What Is a Microphone Preamplifier and Why It Is Important?
Microphone preamp or preamplifier is an audio device for preliminary sound processing and its purpose is to amplify the microphone signal before it gets to the recording device or other equipment such as a Public Address system, amplifier or a mixing console. Microphone level or instrument level sound is generally faint and unusable. The preamp is needed to intensify the sound and fit it into line level sound without causing any additional and unwelcome noise and distortion. Playing a crucial part in the recording process and the creation of quality sound makes the preamplifier essential for producing a good final audio recording. Of course, it is only another link in the sound recording and producing chain, but choosing a good preamplifier will contribute significantly to achieving your goals. Not only does it add volume, but also it adds its own tonal character and dimension to the original tune and improves it.
Types of preamps
Sorted by form – built-in/ integrated/ internal and External
- The internal mic preamps are integrated into another tool such as a microphone, mixer or stereo system, etc. They are usually designed to be transparent and clean.
- The external preamps are separate dedicated devices containing preamplifier circuits. They are often considered to sound better and they provide additional features that go beyond volume boosts, such as tonal modifications and they also might have built-in equalizers, or analog to digital converters and compressors to control the dynamics of the signals.
Sorted by circuit design – tube, solid state or hybrid
- Preamps with vacuum tubes are used again to amplify but also mainly distort the sound and achieve harmonic tonal saturation and alterations.
- Solid-state circuit preamps use electronics such as transistors, resistors, and diodes to amplify the signal. They provide a clean and crisp sound with little to no distortion.
- Hybrid – include both tube and solid state circuit with the opportunity to select each alternative or a combination of the two.
Sorted by output sound – transparent or coloration
- Transparent or clean preamplifiers amplify the sound to line level omitting the unwanted noise from the environment. Increasing the signal means, increasing the volume of all the background sounds as well, so the real purpose of the transparent preamps is to boost the input signal while getting rid of the extra fuss to make the sound loud and clear, and as a plus to reproduce the original sound in its desired form without changes and tonal coloration. What they do is inaudible for the ears. It is worth saying that the modern electronic processing devices have advanced to a point where the models with transparent and clean produced sound are common and cost-effective and the undesirable distortion are practically inaudible. They allow the full potential and character of the microphone to be revealed.

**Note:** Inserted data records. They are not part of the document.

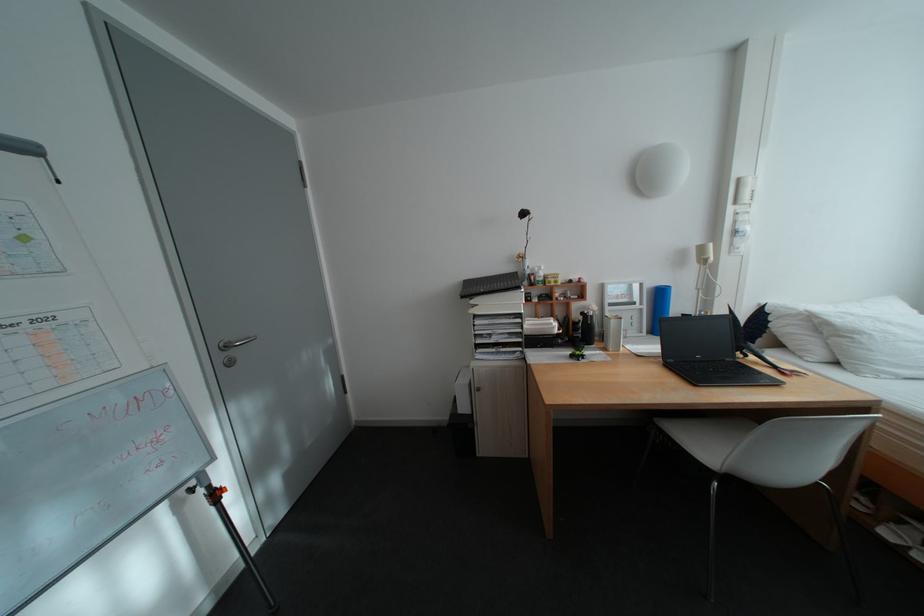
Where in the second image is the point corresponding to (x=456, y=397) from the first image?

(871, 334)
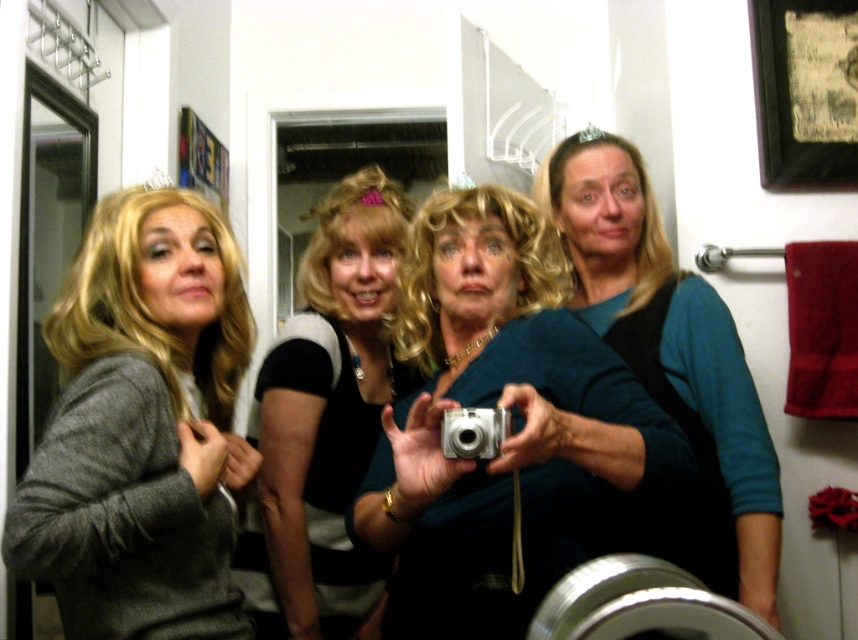
You are taking a photo of the women in the bathroom. The teal fabric top at center and the silver metallic camera at center are both in your view. Which object is closer to the camera lens?

The teal fabric top at center is positioned over the silver metallic camera at center, so the teal fabric top at center is closer to the camera lens.

You are taking a photo of the four women in the bathroom scene. The metallic silver camera at center and the teal fabric top at center are both in your view. Which object is positioned to the left?

The metallic silver camera at center is to the left of the teal fabric top at center, so the metallic silver camera at center is positioned to the left.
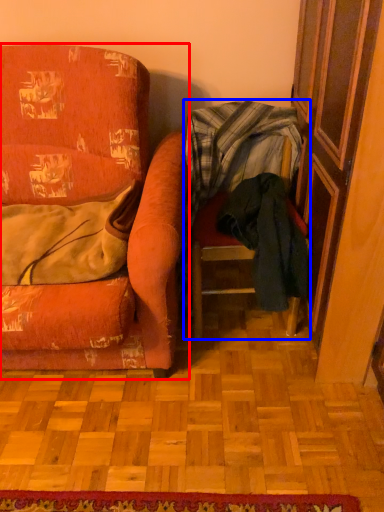
Question: Which point is further to the camera, chair (highlighted by a red box) or chair (highlighted by a blue box)?

Choices:
 (A) chair
 (B) chair

Answer: (B)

- Coloration devices refer to the ones that allow for character to be added to the original signal. For quite some time, having in mind early mic preamp design, the sound distortion or additional noise which remain after processing a signal have been unacceptable, however, more and more often with the design development, some of those alterations and modifications have become appropriate and even desirable. Adding those changes is now generally referred to as contributing to the quality and enhancing the sound, described with the words of adding harmony, color, dimension, character, warmth, smoothness, silkiness and so on. This is considered to make the sound unique. One can safely say that just as microphones have their “own sound”, so do the microphone preamplifiers.
- Inputs and outputs
– XLR mic input (at least one, more functionality is desirable thus more inputs are a plus)

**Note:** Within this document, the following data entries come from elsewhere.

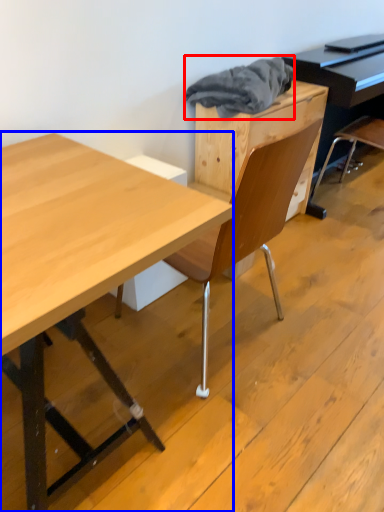
Question: Which of the following is the closest to the observer, material (highlighted by a red box) or desk (highlighted by a blue box)?

Choices:
 (A) material
 (B) desk

Answer: (B)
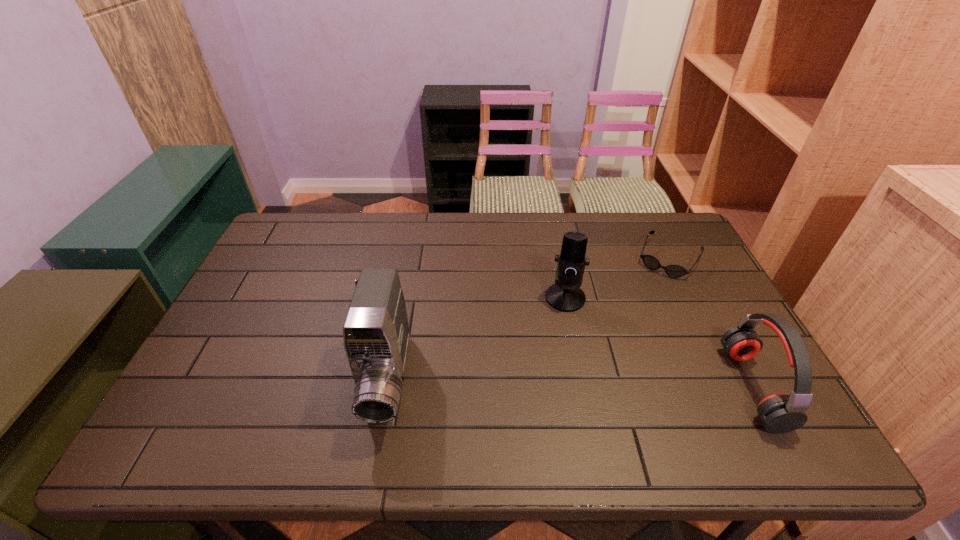
Find the location of a particular element. vacant spot on the desktop that is between the camcorder and the earphone and is positioned on the lenses of the sunglasses is located at coordinates (604, 384).

Find the location of a particular element. This screenshot has height=540, width=960. free space on the desktop that is between the camcorder and the earphone and is positioned on the stand of the microphone is located at coordinates (529, 383).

– hi-Z Direct Input (DI) – Instrument input for connecting an electric guitar or bass guitar
– Some external preamps also feature Line inputs – balanced and unbalanced.
– XLR line output
- Gain Control or Volume control (AGC or AVC, A stands for Automatic) – its purpose is to maintain or control the output range, despite the variation of signal at the input and is used to adjust the gain (increase of the power) and the average volume at the output in order to balance the differences of strength of the received signal.
- Switch for Phantom power – It is Phantom power because there is no external visible power supply or dedicated cable to charge condenser microphones. In fact, the mic is powered by the same input wire which is delivering the audio signal.
- Phase (Polarity) reverse – used in case of multiple mics to reverse or swap the signal polarity so that both signals are in phase and they do not cancel out each other.
- Low cut/ High-pass filter – filter which allows only a concrete range of high frequency to pass through it and reduces and removes the signals with frequencies lower than the certain boundary of low frequencies (called cutoff frequency).
- Trim control – refers to altering the range of a signal to match a particular device, fine-tuning input gain or output level.
In conclusion, it should be noted that there are a variety of microphone preamplifiers with a wide range of configurations and specifications at hand to match almost every need and situation. And no matter if it is to be used for studio or for live sound, the mic preamp is always an essential tool in the reinforcement of sound.